SkinCancerViT is a deep learning project focused on the early classification of skin cancer.
Leveraging the power of multimodal data, this model aims to assist dermatologists by providing diagnostic predictions, integrating visual and clinical information.
Accurate and timely diagnosis of skin cancer is crucial for effective treatment and improved patient outcomes.
Traditional methods can be subjective, and relying solely on visual inspection or image analysis may miss critical clinical cues.
SkinCancerViT addresses this challenge by employing a multimodal deep learning architecture that combines:
- Dermoscopic Image Analysis: Utilizes a Vision Transformer (ViT) backbone, pre-trained on a large image dataset, to extract rich visual features from skin lesion images.
- Tabular Clinical Data Integration: Incorporates essential patient metadata, specifically age and lesion localization, processed through a dedicated Multi-Layer Perceptron (MLP).
These two distinct data modalities are fused to create a comprehensive representation, allowing the model to make more informed and robust predictions.
The model was trained and evaluated on the marmal88/skin_cancer
dataset, a collection of skin lesion images paired with associated clinical metadata.
The training utilized ~10k records.
First, clone the repository:
git clone https://github.com/ethicalabs-ai/SkinCancerViT.git
cd SkinCancerViT
Then, install the package in editable mode using uv (or pip):
uv sync # Recommended if you use uv
# Or, if using pip:
# pip install -e .
This package allows you to load and use a pre-trained SkinCancerViT model for prediction.
import torch
from skincancer_vit.model import SkinCancerViTModel
from PIL import Image
from datasets import load_dataset # To get a random sample
# Load the model from Hugging Face Hub
device = torch.device("cuda" if torch.cuda.is_available() else "cpu")
model = SkinCancerViTModel.from_pretrained("ethicalabs/SkinCancerViT")
model.to(device) # Move model to the desired device
model.eval() # Set model to evaluation mode
# Example Prediction from a Specific Image File
image_file_path = "images/patient-001.jpg" # Specify your image file path here
specific_image = Image.open(image_file_path).convert("RGB")
# Example tabular data for this prediction
specific_age = 42
specific_localization = "face" # Ensure this matches one of your trained localization categories
predicted_dx, confidence = model.full_predict(
raw_image=specific_image,
raw_age=specific_age,
raw_localization=specific_localization,
device=device
)
print(f"Predicted Diagnosis: {predicted_dx}")
print(f"Confidence: {confidence:.4f}")
# Example Prediction from a Random Test Sample from the Dataset
dataset = load_dataset("marmal88/skin_cancer", split="test")
random_sample = dataset.shuffle(seed=42).select(range(1))[0] # Get the first shuffled sample
sample_image = random_sample["image"]
sample_age = random_sample["age"]
sample_localization = random_sample["localization"]
sample_true_dx = random_sample["dx"]
predicted_dx_sample, confidence_sample = model.full_predict(
raw_image=sample_image,
raw_age=sample_age,
raw_localization=sample_localization,
device=device
)
print(f"Predicted Diagnosis: {predicted_dx_sample}")
print(f"Confidence: {confidence_sample:.4f}")
print(f"Correct Prediction: {predicted_dx_sample == sample_true_dx}")
The SkinCancerViT model achieved 97.35% success rate on 1285 test samples, demonstrating its exceptional capability in distinguishing between various skin cancer diagnoses.

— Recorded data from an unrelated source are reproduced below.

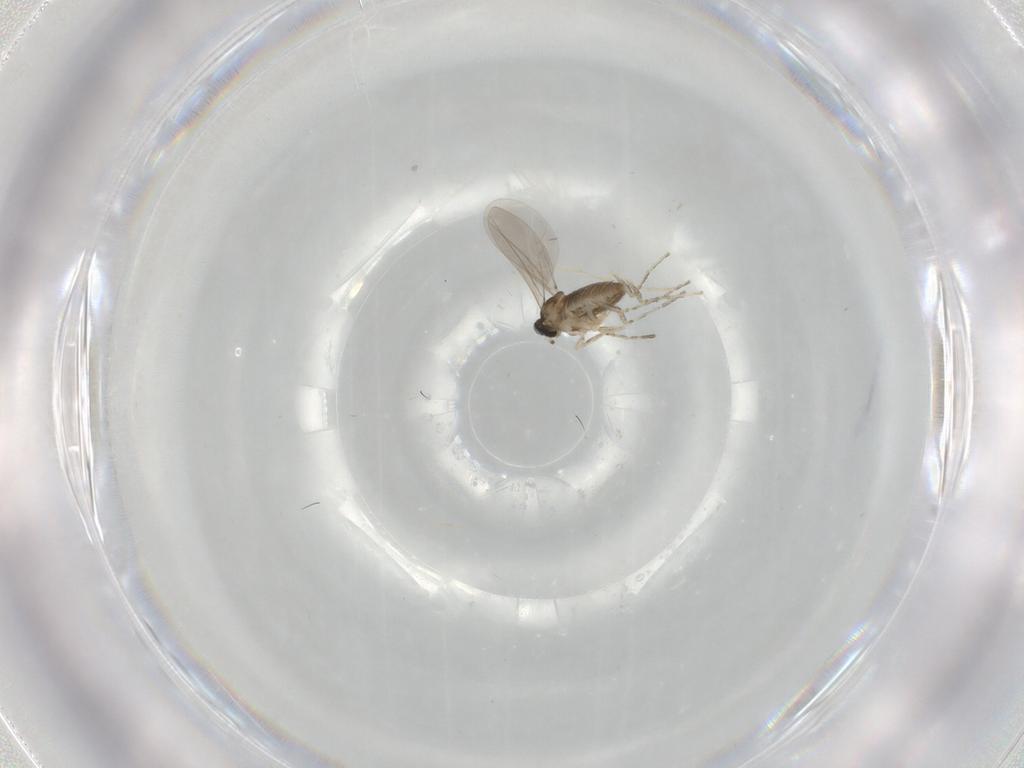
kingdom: Animalia
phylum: Arthropoda
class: Insecta
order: Diptera
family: Cecidomyiidae
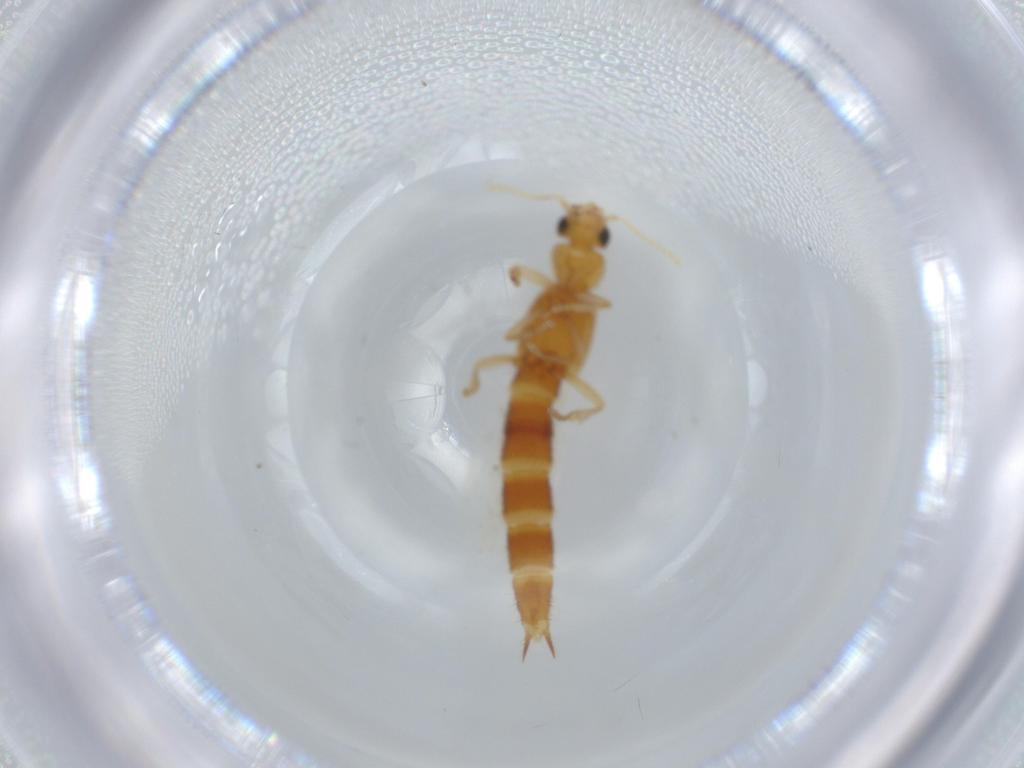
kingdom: Animalia
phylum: Arthropoda
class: Insecta
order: Coleoptera
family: Staphylinidae
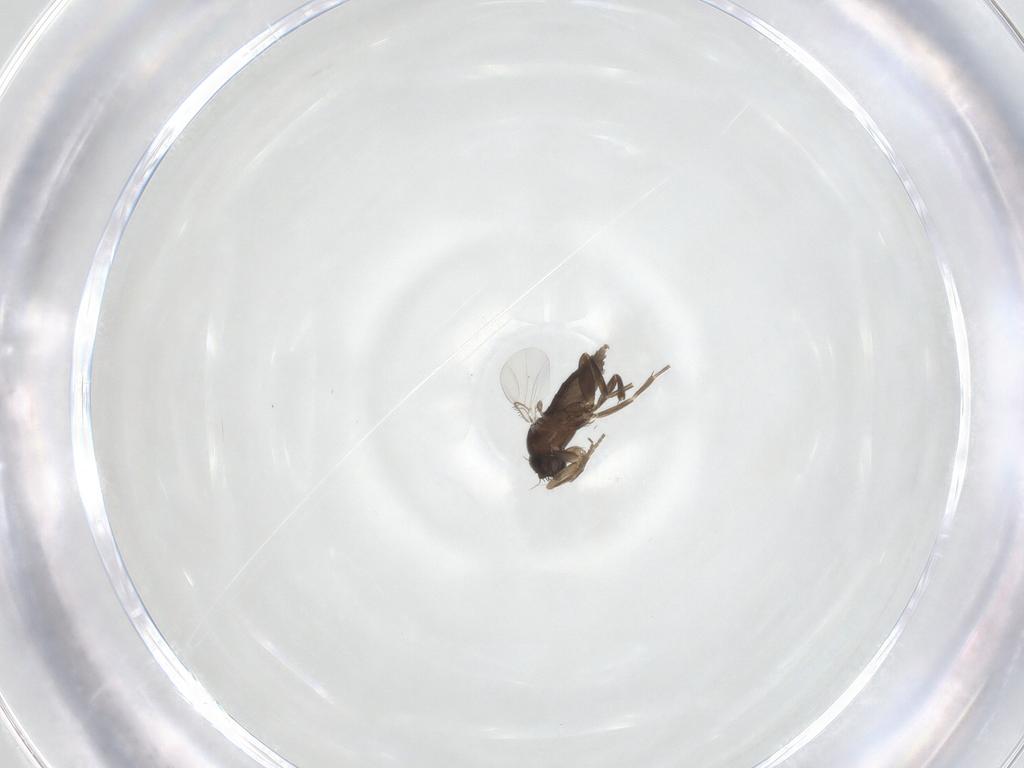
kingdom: Animalia
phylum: Arthropoda
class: Insecta
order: Diptera
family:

This high performance underscores the effectiveness of the multimodal approach in capturing complex patterns from both visual and clinical data.

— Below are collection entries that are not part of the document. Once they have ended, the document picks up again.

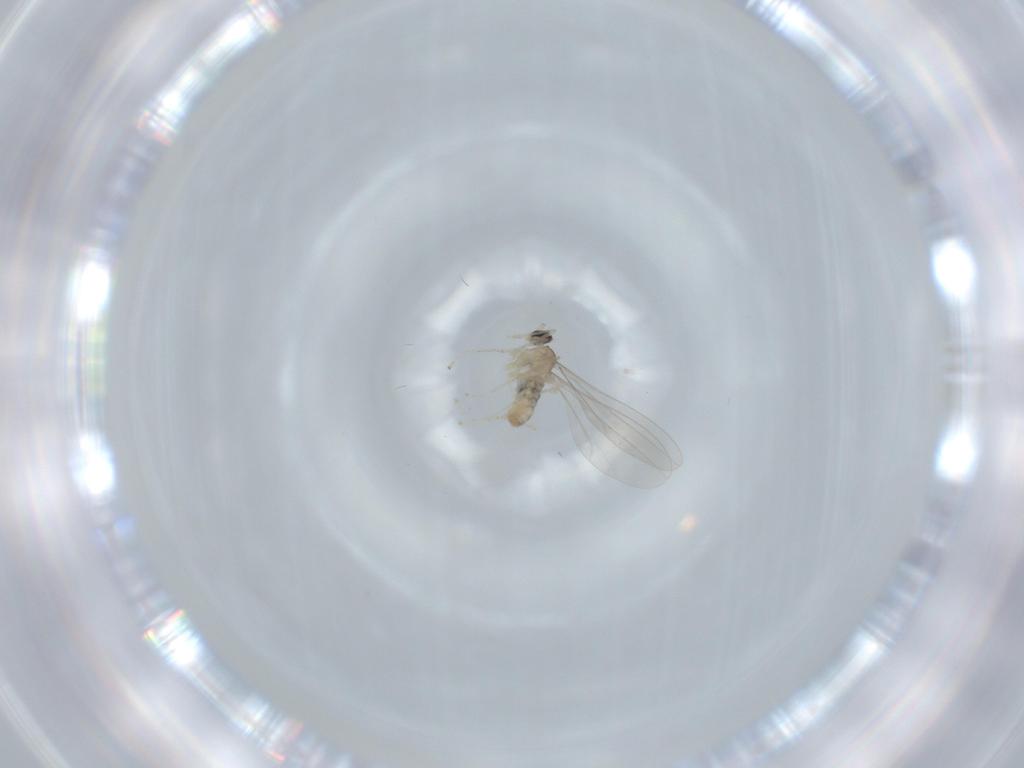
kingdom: Animalia
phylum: Arthropoda
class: Insecta
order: Diptera
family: Cecidomyiidae
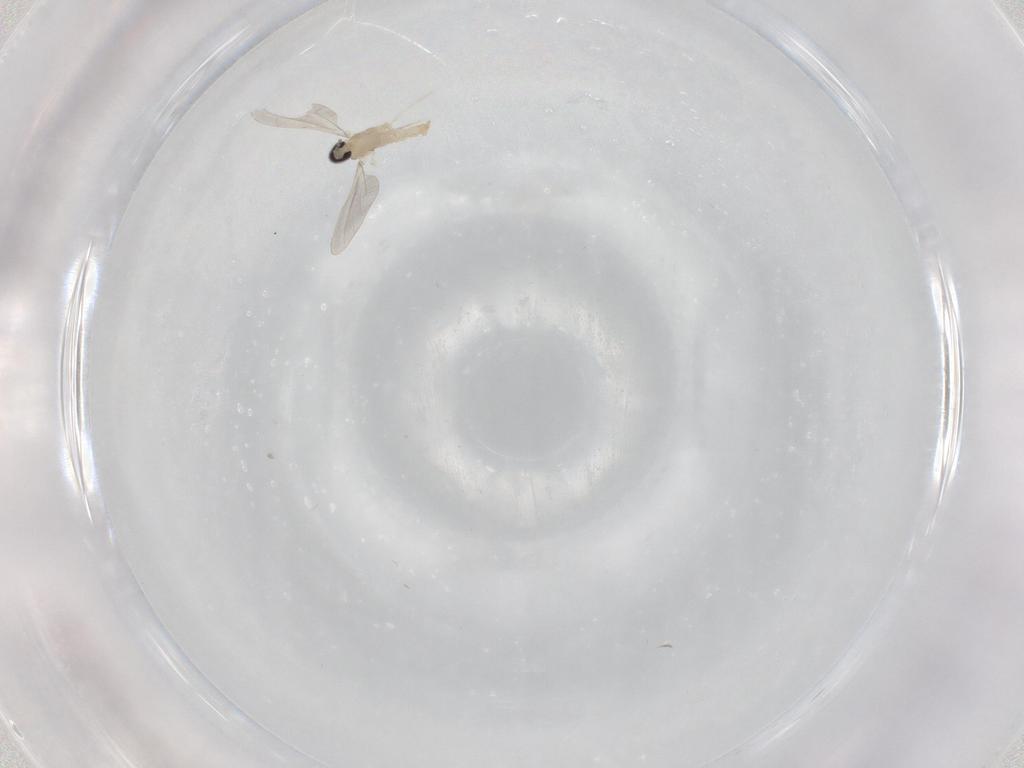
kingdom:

- Custom Multimodal Architecture: A
SkinCancerViTModel
class built onPreTrainedModel
, seamlessly integrating atransformers
Vision Transformer with custom tabular processing layers. - Hugging Face PreTrainedModel Compatibility: The
SkinCancerViTModel
is designed to be compatible with the Hugging FacePreTrainedModel
API, enabling easy saving (save_pretrained
) and loading (from_pretrained
) of the entire model, including its configuration and weights. - Efficient Data Handling: Utilizes
transformers.AutoImageProcessor
for consistent image preprocessing and a custom data collator for efficient batching of multimodal inputs.

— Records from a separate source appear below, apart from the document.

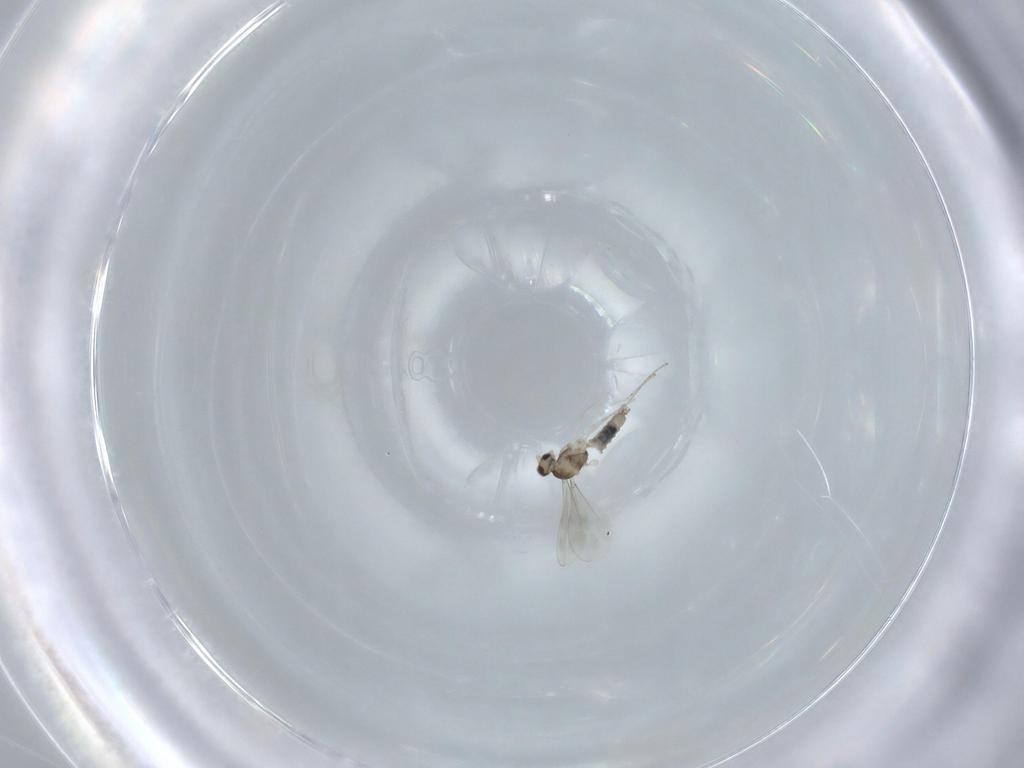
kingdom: Animalia
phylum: Arthropoda
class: Insecta
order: Diptera
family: Cecidomyiidae
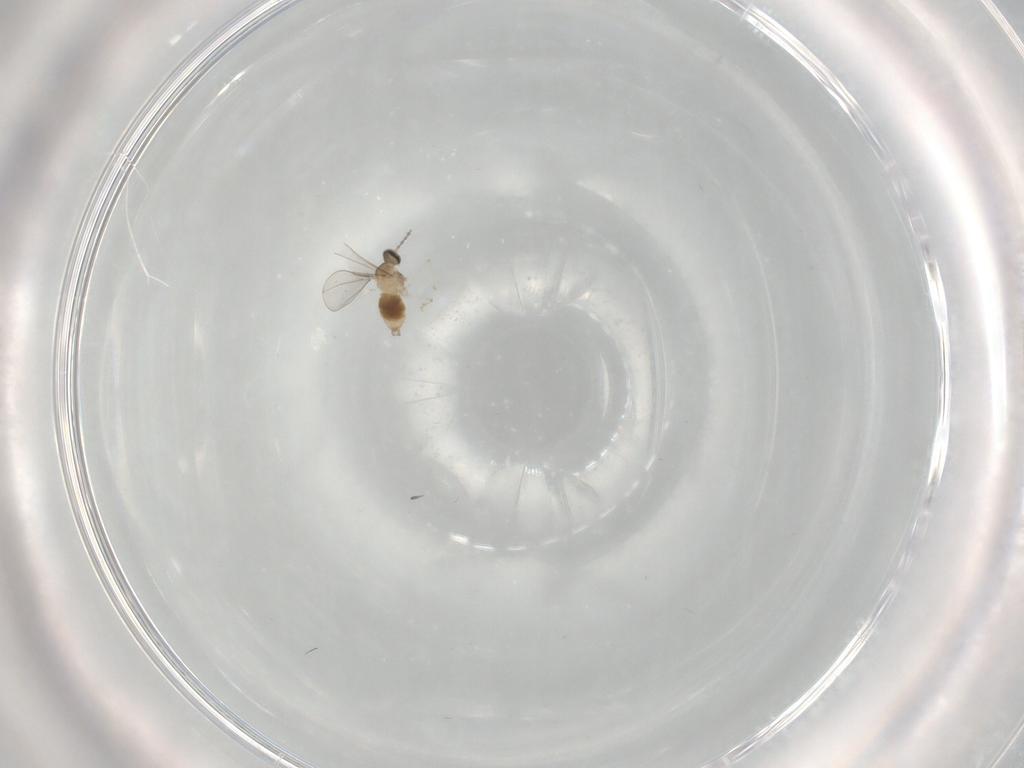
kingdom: Animalia
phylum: Arthropoda
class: Insecta
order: Diptera
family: Cecidomyiidae
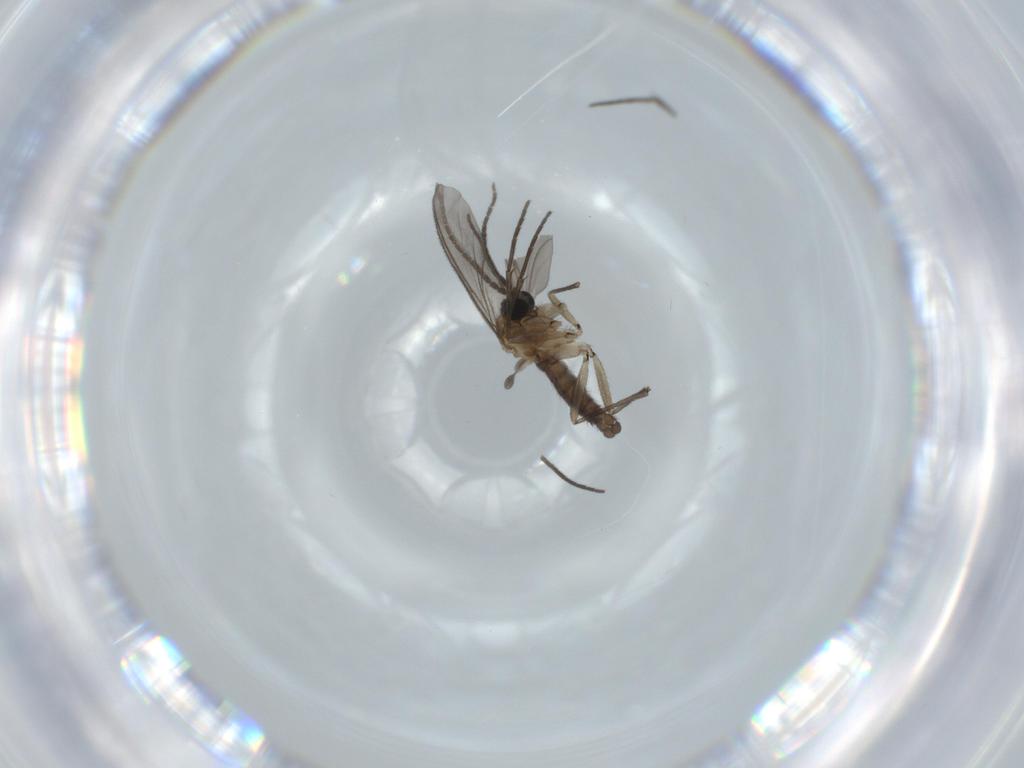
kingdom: Animalia
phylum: Arthropoda
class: Insecta
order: Diptera
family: Sciaridae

This project is a work in progress and is purely experimental.
The SkinCancerViT model is developed with the primary goal of evaluating the capabilities of Vision Transformer models in multimodal medical image analysis.
It should NOT be used as a substitute for professional medical advice, diagnosis, or treatment.
The predictions generated by this model are for research and informational purposes only.
Every diagnosis should be confirmed by a qualified medical professional, and a biopsy remains the gold standard for definitive skin cancer diagnosis.